═══ Record excerpts ═══

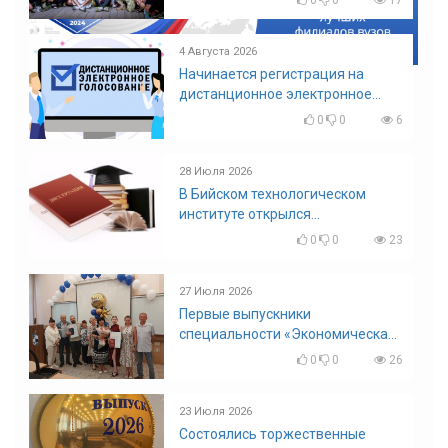
4 Августа 2026
Начинается регистрация на
дистанционное электронное
голосование на выборы!
0
0
6
Приглашаем на регистрацию
28 Июля 2026
В Бийском технологическом
институте открылся
диссертационный совет!
0
0
23
27 Июля 2026
Первые выпускники
специальности «Экономическая
безопасность»
0
0
26
23 Июля 2026
Состоялись торжественные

═══

■ Exercise instructions
Copy the text of every entry above word for word and leave the pictures out of your answer.

■ Task response
4 Августа 2026
Начинается регистрация на
дистанционное электронное
голосование на выборы!
0
0
6
Приглашаем на регистрацию
28 Июля 2026
В Бийском технологическом
институте открылся
диссертационный совет!
0
0
23
27 Июля 2026
Первые выпускники
специальности «Экономическая
безопасность»
0
0
26
23 Июля 2026
Состоялись торжественные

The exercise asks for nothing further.